Coloca em dúvida a percepção do outro

Perdida de amor por um homem com quem acaba se casando, uma jovem cantora de ópera é levada pelo marido a acreditar que está enlouquecendo. Mesmo que você não esteja familiarizado com a história do filme clássico de 1944, estrelado por Ingrid Bergman, já deve ter ouvido falar em gaslighting. O termo foi extraído do título do longa, “Gaslight”, que se baseia num dos aspectos básicos da prática: tentar fazer com que o outro duvide de si mesmo.

De acordo com Augusto, o gaslighting costuma surgir depois que uma relação abusiva já está parcialmente estabelecida. Seja para dispersar os sinais de uma traição ou encobrir o controle excessivo que você exerce sobre o parceiro, a tática é não apenas mentir, mas convencê-lo de que está vendo coisas onde não existem. “Isso a ponto de a pessoa se perguntar se está louca mesmo e acabar caindo de novo na armadilha do relacionamento”, descreve a psicóloga.
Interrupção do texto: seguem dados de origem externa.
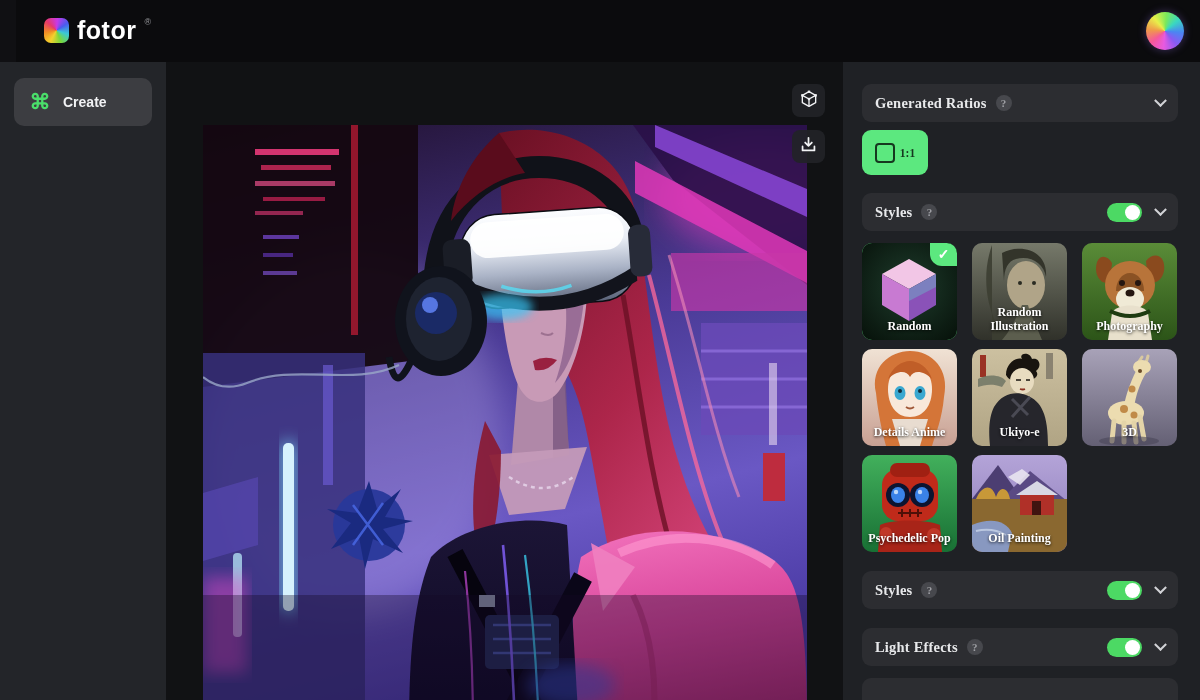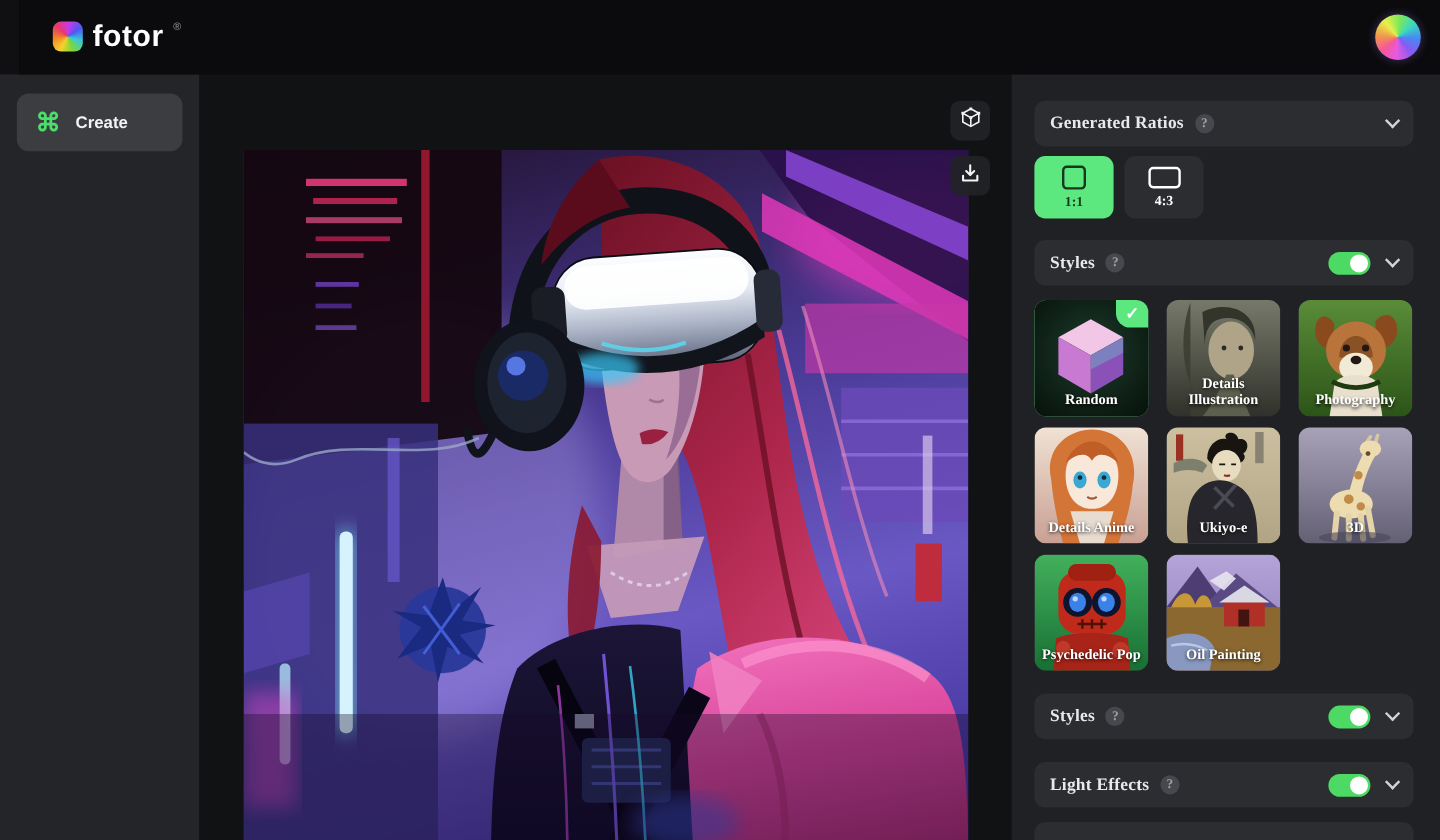--- a/index.html
+++ b/index.html
@@ -54,7 +54,7 @@
           transform:rotate(45deg) translate(-2px,-2px); margin-left:14px; cursor:pointer; flex:none; }
   
   .ratio-row { display:flex; gap:9px; margin:8px 0 18px 0; }
-  .ratio { width:66px; height:52px; border-radius:9px; background:#2c2d31; display:flex; flex-direction:column;
+  .ratio { width:66px; height:45px; border-radius:9px; background:#2c2d31; display:flex; flex-direction:row;
            align-items:center; justify-content:center; gap:5px; cursor:pointer; }
   .ratio.selected { background:#5ce87f; }
   .ric { border:2.5px solid #fff; border-radius:4px; }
Portanto, se você vem questionando as percepções, a inteligência e a estabilidade psicológica de outra pessoa, tenha consciência de que o hábito pode gerar consequências devastadoras para a saúde mental do companheiro. “Essa é uma das piores violências psicológicas porque, com o tempo, faz a pessoa duvidar da própria sanidade, passando a diferenciar cada vez menos o que é amor e o que é manipulação”, aponta a psicóloga.